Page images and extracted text
--- START ---
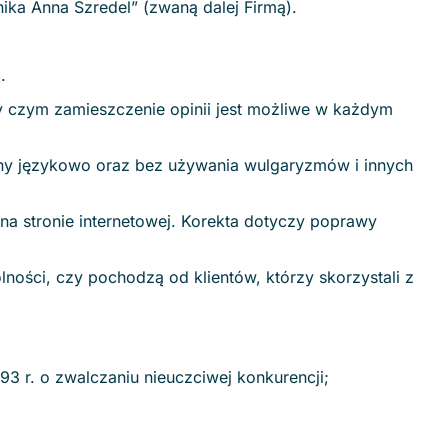
ika Anna Szredel” (zwaną dalej Firmą).
.
zy czym zamieszczenie opinii jest możliwe w każdym
wny językowo oraz bez używania wulgaryzmów i innych
ą na stronie internetowej. Korekta dotyczy poprawy
ości, czy pochodzą od klientów, którzy skorzystali z
93 r. o zwalczaniu nieuczciwej konkurencji;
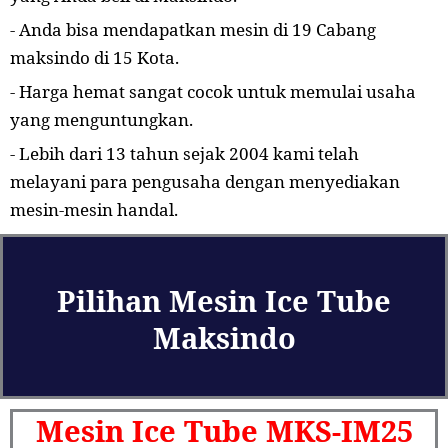
- Anda bisa mendapatkan mesin di 19 Cabang
maksindo di 15 Kota.
- Harga hemat sangat cocok untuk memulai usaha
yang menguntungkan.
- Lebih dari 13 tahun sejak 2004 kami telah
melayani para pengusaha dengan menyediakan
mesin-mesin handal.
Pilihan Mesin Ice Tube
Maksindo
Mesin Ice Tube MKS-IM25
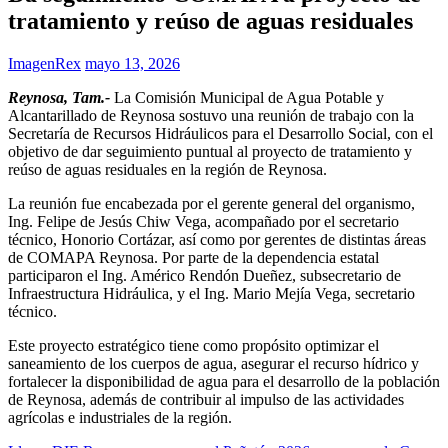
tratamiento y reúso de aguas residuales
ImagenRex
mayo 13, 2026
Reynosa, Tam.-
La Comisión Municipal de Agua Potable y
Alcantarillado de Reynosa sostuvo una reunión de trabajo con la
Secretaría de Recursos Hidráulicos para el Desarrollo Social, con el
objetivo de dar seguimiento puntual al proyecto de tratamiento y
reúso de aguas residuales en la región de Reynosa.
La reunión fue encabezada por el gerente general del organismo,
Ing. Felipe de Jesús Chiw Vega, acompañado por el secretario
técnico, Honorio Cortázar, así como por gerentes de distintas áreas
de COMAPA Reynosa. Por parte de la dependencia estatal
participaron el Ing. Américo Rendón Dueñez, subsecretario de
Infraestructura Hidráulica, y el Ing. Mario Mejía Vega, secretario
técnico.
Este proyecto estratégico tiene como propósito optimizar el
saneamiento de los cuerpos de agua, asegurar el recurso hídrico y
fortalecer la disponibilidad de agua para el desarrollo de la población
de Reynosa, además de contribuir al impulso de las actividades
agrícolas e industriales de la región.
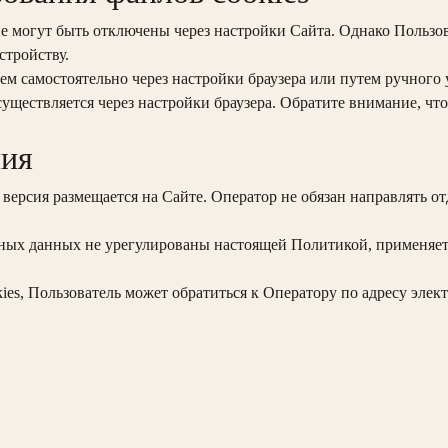
не могут быть отключены через настройки Сайта. Однако Пользов
стройству.
м самостоятельно через настройки браузера или путем ручного у
уществляется через настройки браузера. Обратите внимание, что
ния
 версия размещается на Сайте. Оператор не обязан направлять о
ьных данных не урегулированы настоящей Политикой, применяе
ies, Пользователь может обратиться к Оператору по адресу эле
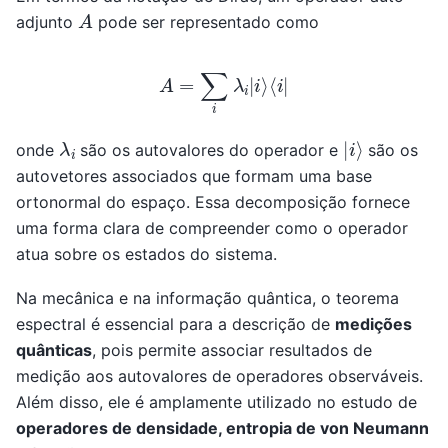
A
adjunto
pode ser representado como
A
=
∑
i
λ
i
|
i
⟩
⟨
i
|
|
i
⟩
λ
i
onde
são os autovalores do operador e
são os
autovetores associados que formam uma base
ortonormal do espaço. Essa decomposição fornece
uma forma clara de compreender como o operador
atua sobre os estados do sistema.
Na mecânica e na informação quântica, o teorema
espectral é essencial para a descrição de
medições
quânticas
, pois permite associar resultados de
medição aos autovalores de operadores observáveis.
Além disso, ele é amplamente utilizado no estudo de
operadores de densidade, entropia de von Neumann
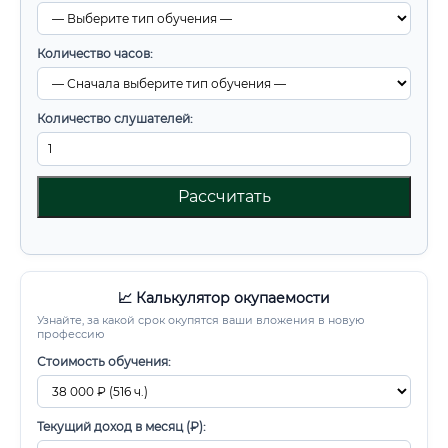
Количество часов:
Количество слушателей:
Рассчитать
📈 Калькулятор окупаемости
Узнайте, за какой срок окупятся ваши вложения в новую
профессию
Стоимость обучения:
Текущий доход в месяц (₽):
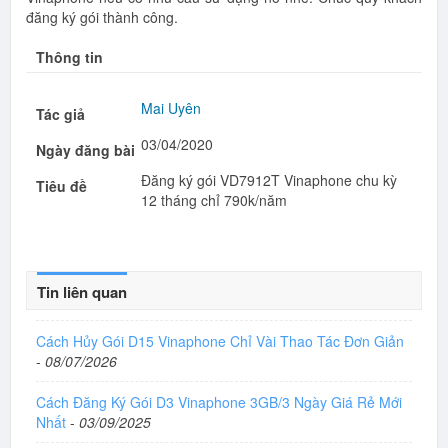
đăng ký gói thành công.
Thông tin
Mai Uyên
Tác giả
03/04/2020
Ngày đăng bài
Đăng ký gói VD7912T Vinaphone chu kỳ
Tiêu đề
12 tháng chỉ 790k/năm
Tin liên quan
Cách Hủy Gói D15 Vinaphone Chỉ Vài Thao Tác Đơn Giản
-
08/07/2026
Cách Đăng Ký Gói D3 Vinaphone 3GB/3 Ngày Giá Rẻ Mới
Nhất
-
03/09/2025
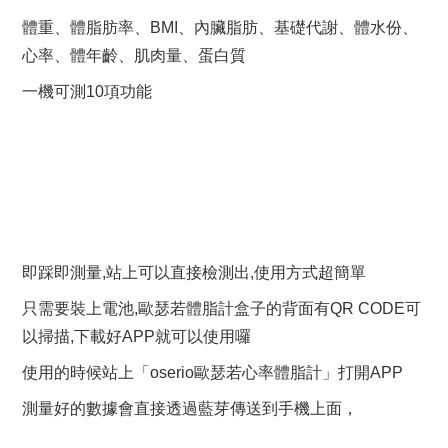
體重、體脂肪率、BMI、內臟脂肪、基礎代謝、體水份、
心率、體年齡、肌肉量、蛋白質
一機可測10項功能
即踩即測量,站上可以直接檢測出,使用方式超簡單
只需要裝上電池,歐瑟若體脂計盒子的背面有QR CODE可
以掃描,下載好APP就可以使用囉
使用的時候站上「oserio歐瑟若心率體脂計」打開APP
測量好的數據會直接透過藍芽傳送到手機上面，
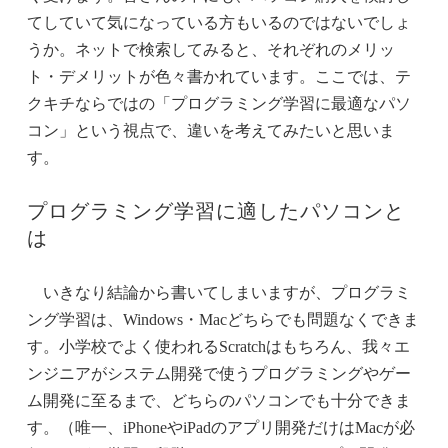
てしていて気になっている方もいるのではないでしょ
うか。ネットで検索してみると、それぞれのメリッ
ト・デメリットが色々書かれています。ここでは、テ
クキチならではの「プログラミング学習に最適なパソ
コン」という視点で、違いを考えてみたいと思いま
す。
プログラミング学習に適したパソコンと
は
いきなり結論から書いてしまいますが、プログラミ
ング学習は、Windows・Macどちらでも問題なくできま
す。小学校でよく使われるScratchはもちろん、我々エ
ンジニアがシステム開発で使うプログラミングやゲー
ム開発に至るまで、どちらのパソコンでも十分できま
す。（唯一、iPhoneやiPadのアプリ開発だけはMacが必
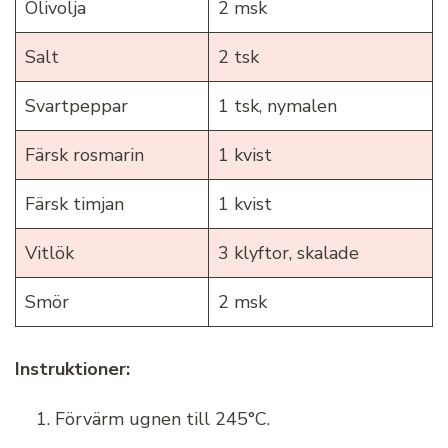
Olivolja
2 msk
Salt
2 tsk
Svartpeppar
1 tsk, nymalen
Färsk rosmarin
1 kvist
Färsk timjan
1 kvist
Vitlök
3 klyftor, skalade
Smör
2 msk
Instruktioner:
Förvärm ugnen till 245°C.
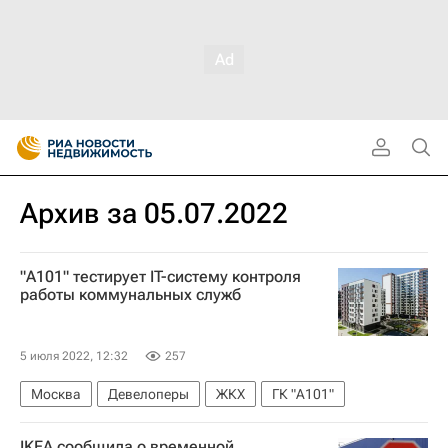
Архив за 05.07.2022
"А101" тестирует IT-систему контроля
работы коммунальных служб
5 июля 2022, 12:32
257
Москва
Девелоперы
ЖКХ
ГК "А101"
IKEA сообщила о временной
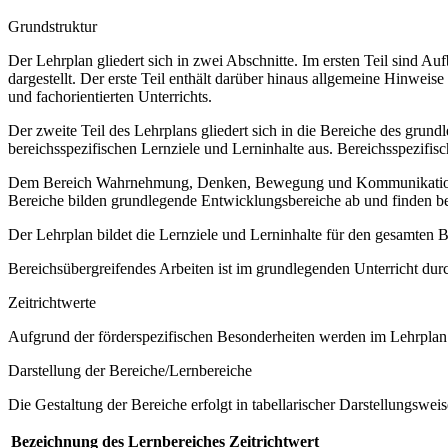
Grundstruktur
Der Lehrplan gliedert sich in zwei Abschnitte. Im ersten Teil sind 
dargestellt. Der erste Teil enthält darüber hinaus allgemeine Hinwe
und fachorientierten Unterrichts.
Der zweite Teil des Lehrplans gliedert sich in die Bereiche des grund
bereichsspezifischen Lernziele und Lerninhalte aus. Bereichsspezifi
Dem Bereich Wahrnehmung, Denken, Bewegung und Kommunikation sow
Bereiche bilden grundlegende Entwicklungsbereiche ab und finden b
Der Lehrplan bildet die Lernziele und Lerninhalte für den gesamten
Bereichsübergreifendes Arbeiten ist im grundlegenden Unterricht dur
Zeitrichtwerte
Aufgrund der förderspezifischen Besonderheiten werden im Lehrplan 
Darstellung der Bereiche/Lernbereiche
Die Gestaltung der Bereiche erfolgt in tabellarischer Darstellungsweis
Bezeichnung des Lernbereiches
Zeitrichtwert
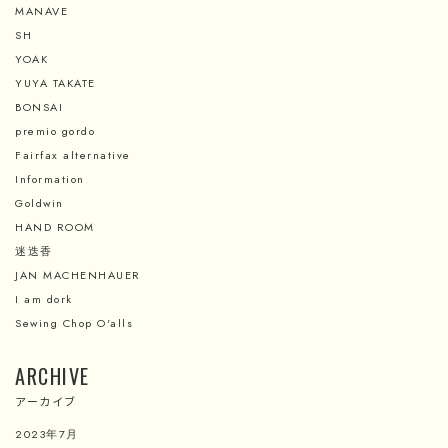
MANAVE
SH
YOAK
YUYA TAKATE
BONSAI
premio gordo
Fairfax alternative
Information
Goldwin
HAND ROOM
迷迭香
JAN MACHENHAUER
I am dork
Sewing Chop O'alls
ARCHIVE
アーカイブ
2023年7月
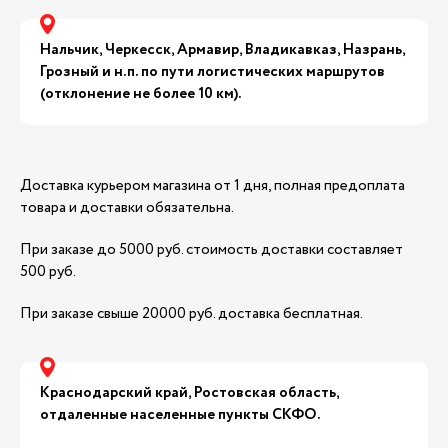
Нальчик, Черкесск, Армавир, Владикавказ, Назрань,
Грозный и н.п. по пути логистических маршрутов
(отклонение не более 10 км).
Доставка курьером магазина от 1 дня, полная предоплата
товара и доставки обязательна.
При заказе до 5000 руб. стоимость доставки составляет
500 руб.
При заказе свыше 20000 руб. доставка бесплатная.
Краснодарский край, Ростовская область,
отдаленные населенные пункты СКФО.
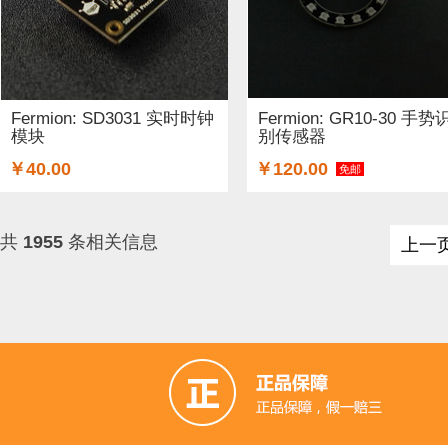
Fermion: SD3031 实时时钟
Fermion: GR10-30 手势
模块
别传感器
￥40.00
￥120.00
免邮
共
1955
条相关信息
上一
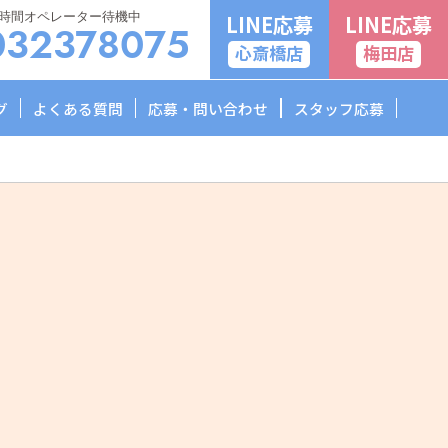
4時間オペレーター待機中
LINE応募
LINE応募
032378075
心斎橋店
梅田店
グ
よくある質問
応募・問い合わせ
スタッフ応募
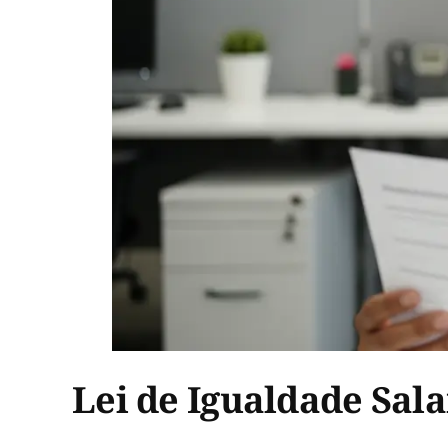
Lei de Igualdade Sala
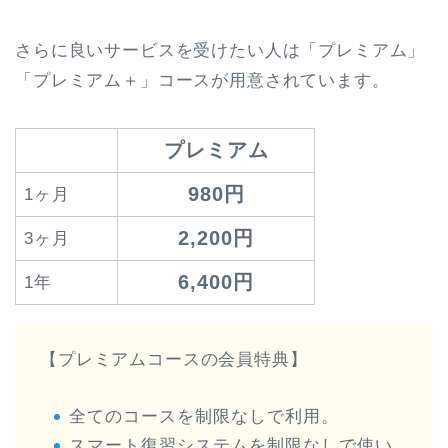
さらに良いサービスを受けたい人は「プレミアム」
「プレミアム＋」コースが用意されています。
プレミアム
980円
1ヶ月
2,200円
3ヶ月
6,400円
1年
【プレミアムコースの会員特典】
全てのコースを制限なしで利用。
スマート復習システムを制限なしで使い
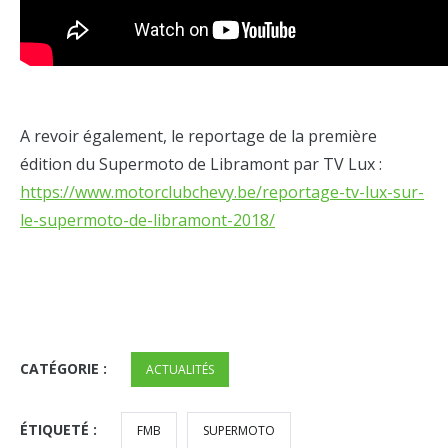
A revoir également, le reportage de la première
édition du Supermoto de Libramont par TV Lux :
https://www.motorclubchevy.be/reportage-tv-lux-sur-
le-supermoto-de-libramont-2018/
CATÉGORIE :
ACTUALITÉS
ÉTIQUETÉ :
FMB
SUPERMOTO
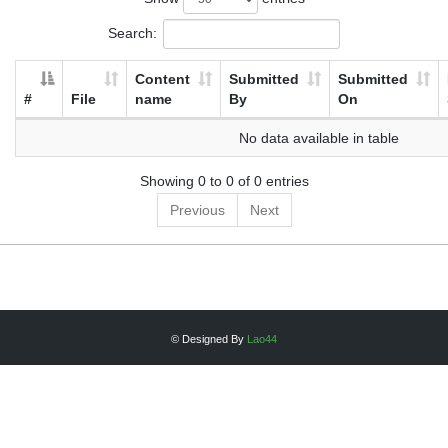
Search:
Content
Submitted
Submitted
#
File
name
By
On
No data available in table
Showing 0 to 0 of 0 entries
Previous
Next
© Designed By
Lao44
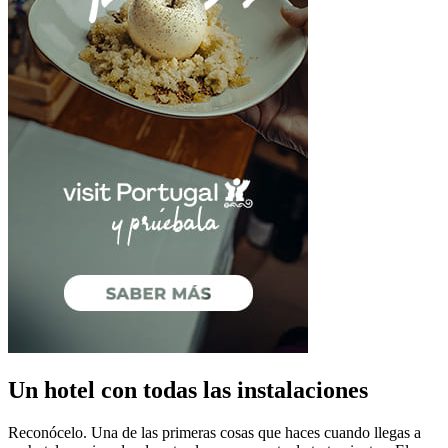
Un hotel con todas las instalaciones
Reconócelo. Una de las primeras cosas que haces cuando llegas a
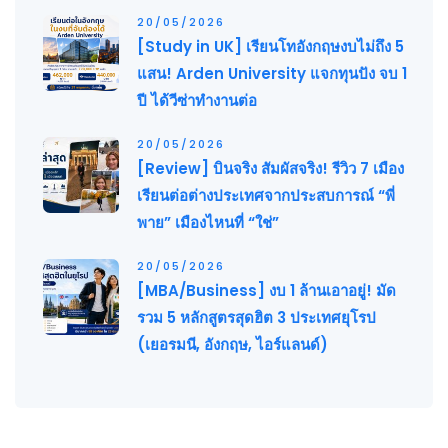
20/05/2026
[Study in UK] เรียนโทอังกฤษงบไม่ถึง 5
แสน! Arden University แจกทุนปัง จบ 1
ปี ได้วีซ่าทำงานต่อ
20/05/2026
[Review] บินจริง สัมผัสจริง! รีวิว 7 เมือง
เรียนต่อต่างประเทศจากประสบการณ์ “พี่
พาย” เมืองไหนที่ “ใช่”
20/05/2026
[MBA/Business] งบ 1 ล้านเอาอยู่! มัด
รวม 5 หลักสูตรสุดฮิต 3 ประเทศยุโรป
(เยอรมนี, อังกฤษ, ไอร์แลนด์)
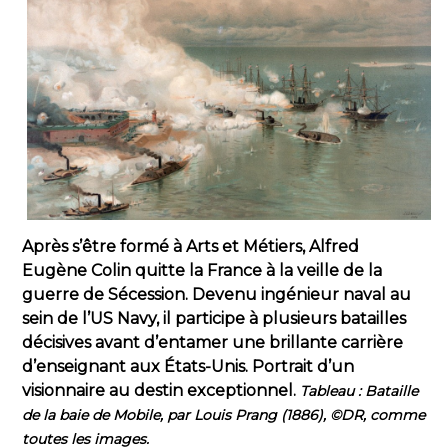
Après s’être formé à Arts et Métiers, Alfred
Eugène Colin quitte la France à la veille de la
guerre de Sécession. Devenu ingénieur naval au
sein de l’US Navy, il participe à plusieurs batailles
décisives avant d’entamer une brillante carrière
d’enseignant aux États-Unis. Portrait d’un
visionnaire au destin exceptionnel.
Tableau : Bataille
de la baie de Mobile, par Louis Prang (1886), ©DR, comme
toutes les images.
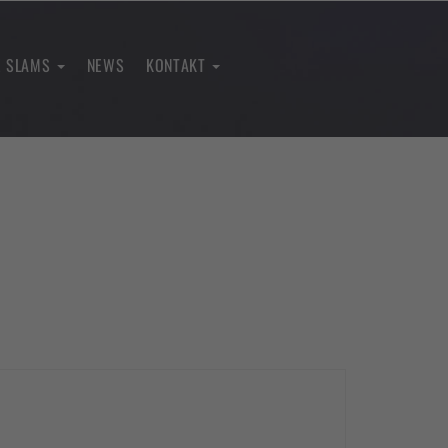
E SLAMS
NEWS
KONTAKT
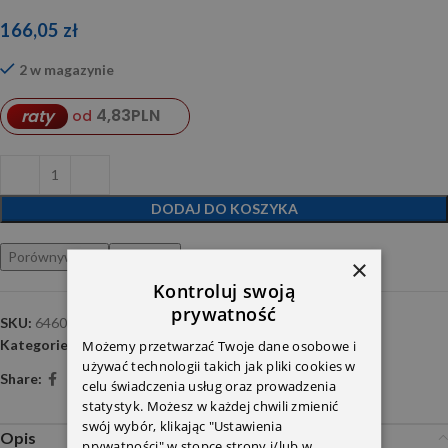
166,05
zł
2 w magazynie
4,83
PLN
raty
od
DODAJ DO KOSZYKA
Porównywarka
Ulubione
×
Kontroluj swoją
prywatność
SKU:
6460702132 GATES
Kategorie:
Przewody paliwowe
,
Układ wtryskowy
Możemy przetwarzać Twoje dane osobowe i
używać technologii takich jak pliki cookies w
Share:
celu świadczenia usług oraz prowadzenia
statystyk. Możesz w każdej chwili zmienić
swój wybór, klikając "Ustawienia
Opis
prywatności" w stopce strony i/lub w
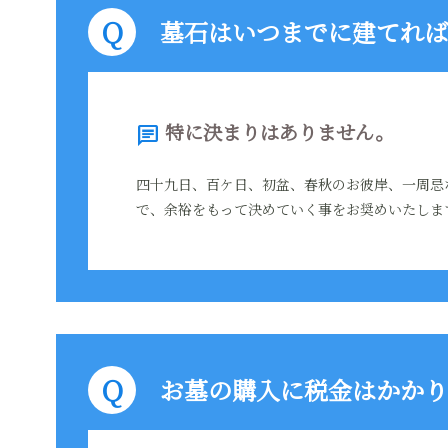
墓石はいつまでに建てれば
特に決まりはありません。
chat
四十九日、百ケ日、初盆、春秋のお彼岸、一周忌
で、余裕をもって決めていく事をお奨めいたしま
お墓の購入に税金はかかり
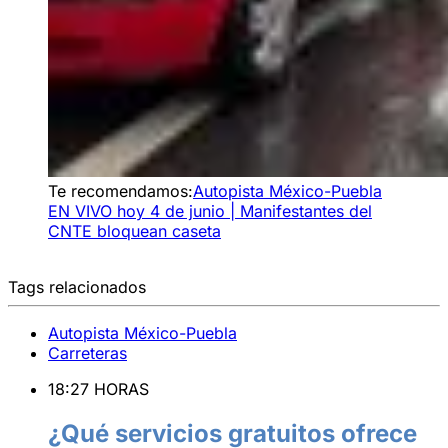
Te recomendamos:
Autopista México-Puebla
EN VIVO hoy 4 de junio | Manifestantes del
CNTE bloquean caseta
Tags relacionados
Autopista México-Puebla
Carreteras
18:27 HORAS
¿Qué servicios gratuitos ofrece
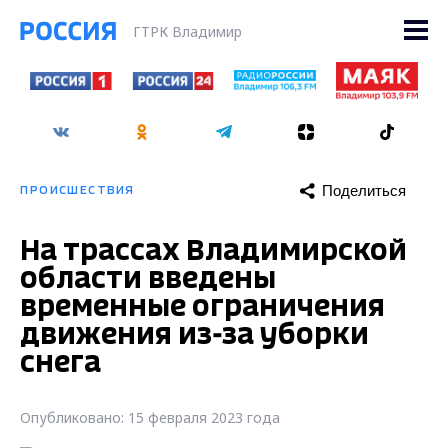
ГТРК Владимир
Поделиться
ПРОИСШЕСТВИЯ
На трассах Владимирской
области введены
временные ограничения
движения из-за уборки
снега
Опубликовано: 15 февраля 2023 года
--- END ---
● **What is being asked**: When the word "proyecto" shows up in a line of the entries, report that line.

● **Solution for this problem**:
objetivo de dar seguimiento puntual al proyecto de tratamiento y
Este proyecto estratégico tiene como propósito optimizar el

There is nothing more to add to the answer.